The God within

September 09, 2012 12:28 am | Updated September 11, 2012 02:42 pm IST

“Is it so bad, then, to be misunderstood? Pythagoras, Socrates, Jesus, Copernicus, Galileo, and Newton were all misunderstood... To be great is to be misunderstood.” Ralph Waldo Emerson

Jill Bolte Taylor is a brain scientist at the neuropsychiatry department of Harvard University. She learnt her first lesson in true brain function when, at the age of 38, she came down with an intense headache one morning. The pain was so unbearable and soon made her lose all her left brain functions like speech, comprehension, use of the right half of the body and self-consciousness. But what she discovered that morning was so profound which no one could ever have found, which the world needs to know. Jill had the unique opportunity to learn the brain functions inside out. She was acutely aware of the two distinct brain parts, the right and the left connected only by millions of axons through the corpus callosum.

The right brain is a parallel processor, while the left brain is a serial processor, if you like. While the left brain thinks linearly, the right thinks holistically. The left brain understands the present, past and the future, the reason why we all feel miserable. The right brain, on the contrary, connects us with this whole universe as a speck in the omnipotent universal consciousness. That morning, Jill felt real “nirvana” in her own words. However, now and then her dying left brain would kick her back to the mad world, reminding her “Hey Jill, you have a problem, you need help!” Soon she will fall back into that blissful satchitananda of the disconnected right brain that connects her only to her maker, the universal consciousness.

Doctors at the Mass General Hospital removed a large blood clot in her left brain caused by a vessel bursting open. It took her eight years to get back her normal functions, to go back to work again on the human brain. She goes round the world telling people how she felt that fateful morning which transformed her whole life and gave her a new perspective. She has learnt to forget those two most dangerous days of the year — yesterday and tomorrow. God presented her with a present — “today” to enjoy.

Yesterday has been a dream and no force on earth can undo that: tomorrow is only a mirage which no one could predict. Why then worry about those two days and make life miserable? One could live blissfully in the present trying to help others live well too. Happiness comes in search of you when you help make another person happy. Thena thyakthena bhoonjithaaha — “rejoice in giving” is the advice of the Ishopasnishad.

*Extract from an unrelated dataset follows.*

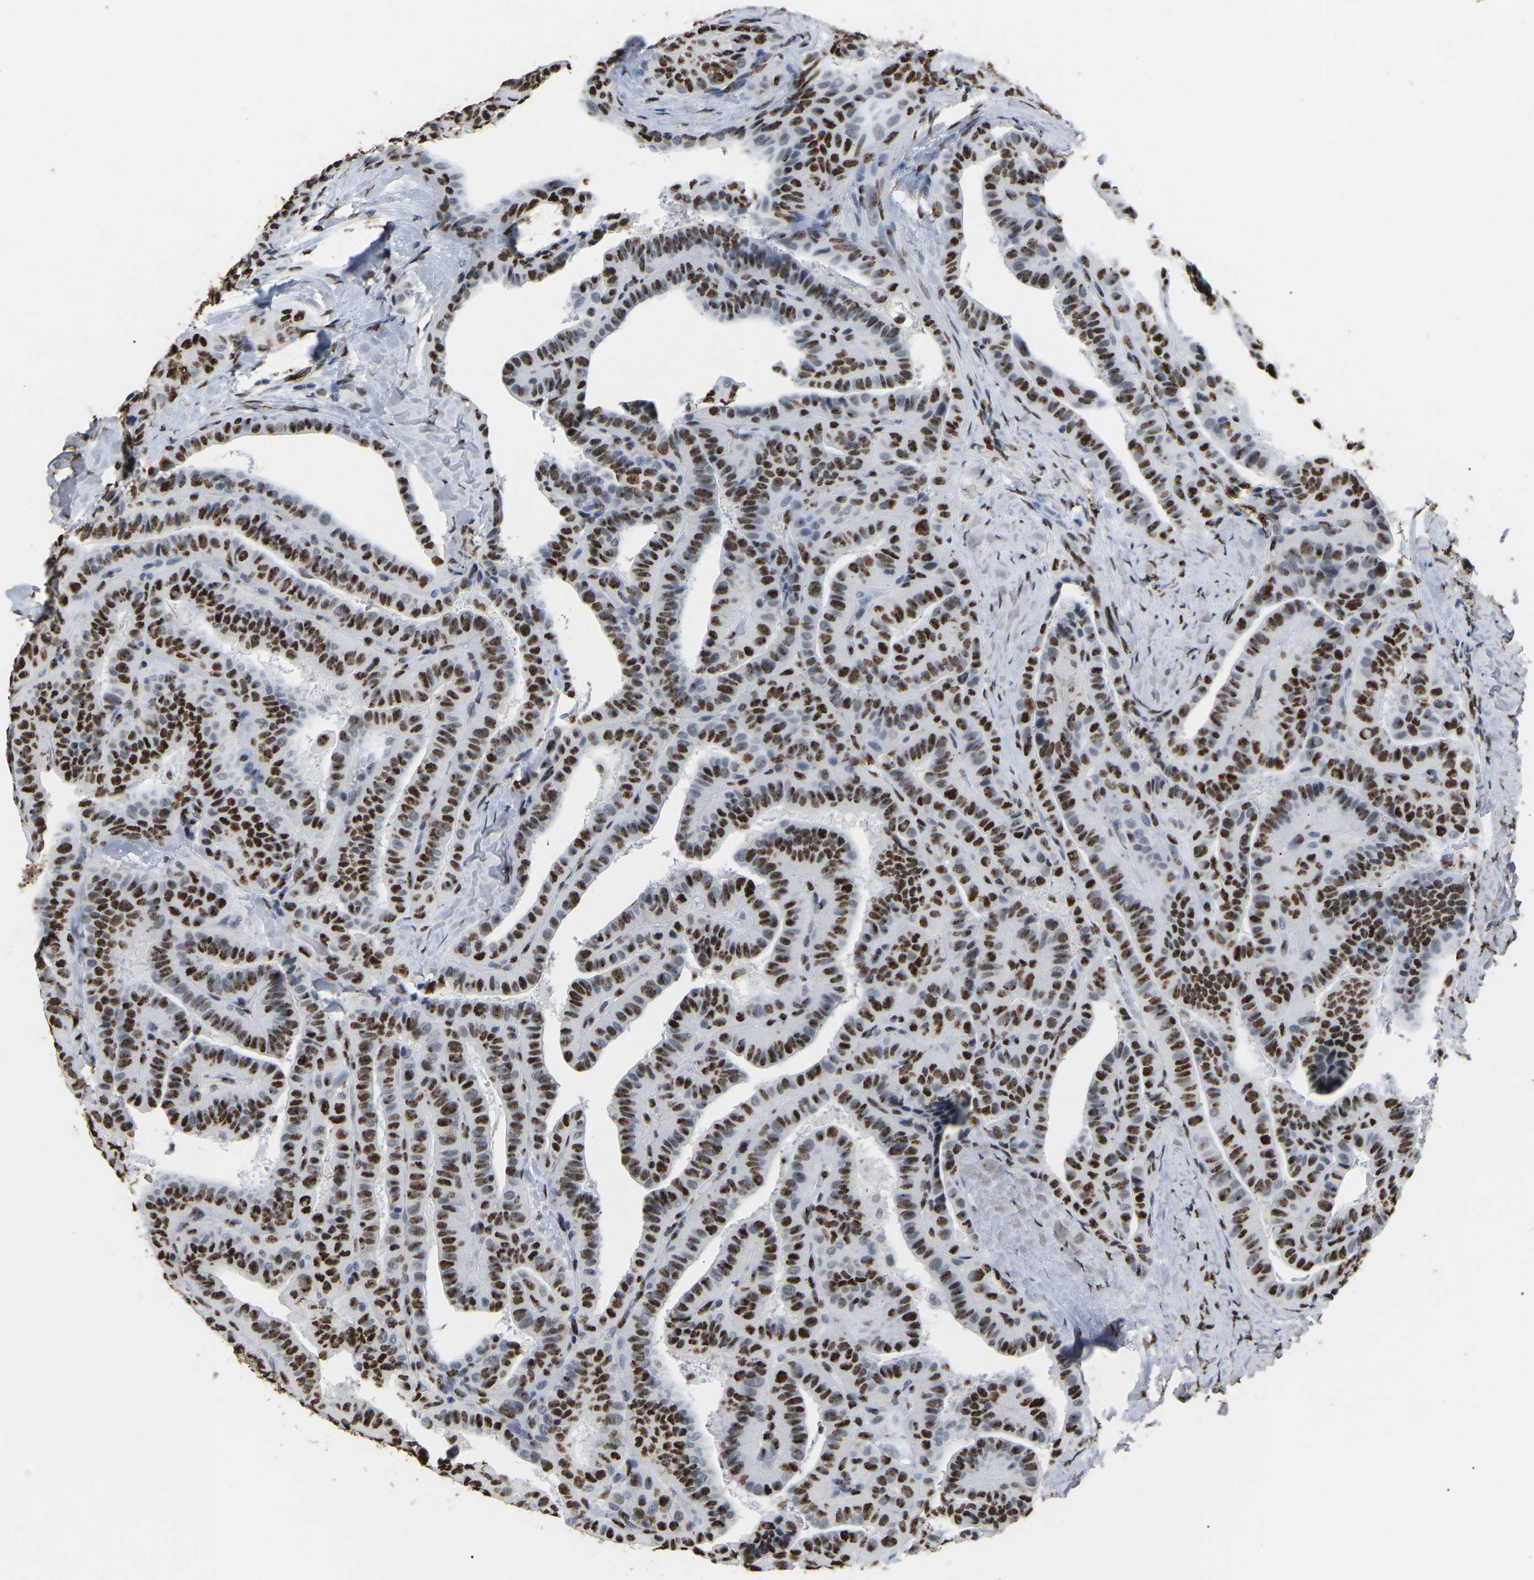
{"staining": {"intensity": "strong", "quantity": ">75%", "location": "nuclear"}, "tissue": "thyroid cancer", "cell_type": "Tumor cells", "image_type": "cancer", "snomed": [{"axis": "morphology", "description": "Papillary adenocarcinoma, NOS"}, {"axis": "topography", "description": "Thyroid gland"}], "caption": "Protein expression analysis of human papillary adenocarcinoma (thyroid) reveals strong nuclear staining in approximately >75% of tumor cells. (DAB IHC, brown staining for protein, blue staining for nuclei).", "gene": "RBL2", "patient": {"sex": "male", "age": 77}}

One need not get brain haemorrhage to realise God. We could do that by stimulating our right brain functions through praanaayaama regularly. David Schanoff Khalsa, a neuro-psychiatrist in San Diego University, had been working on the benefits of left nostril breathing (Kriya Yoga) in treating mental ailments such as depression, epilepsy, obsessive compulsive neurosis and other anxiety disorders. Human mind is intangible but is a wonderful wonder. Mind is not an organ in the conventional sense; it is not situated in the brain or any other organ. Brain is a computer coordinating all the body functions. Mind is only energy at the subatomic level of every single human cell of which there are one hundred thousand billions in all.

Matter and energy are the two sides of the same coin; they are not two distinct entities at the subtlest level, opines a great physicist, Hans-Peter Duerr, Emeritus President of the Max Planck Institute in Munich, who succeeded Albert Einstein and Werner Heisenberg. Trying to look at matter at its subtlest level for the last 55 years, Hans-Peter recently realised that there is no matter distinct from energy at that level. That vast omnipotent energy is the universal consciousness (or God) and we humans are but a tiny bit of that consciousness, the individual consciousness.

One need not go in search of God in all temples, churches and mosques, while our own God resides within all of us as universal compassion and friendship. Why not try and develop that God who is attainable to each and everyone of us? One need not even be literate to do that, one has to be educated though, to know that God resides inside each of us. We need to transform ourselves from the manliness of “getting and forgetting to the godliness of giving and forgiving.” One could attain godhood easily by meditation and praanaayaamaa not overnight but by constant practice.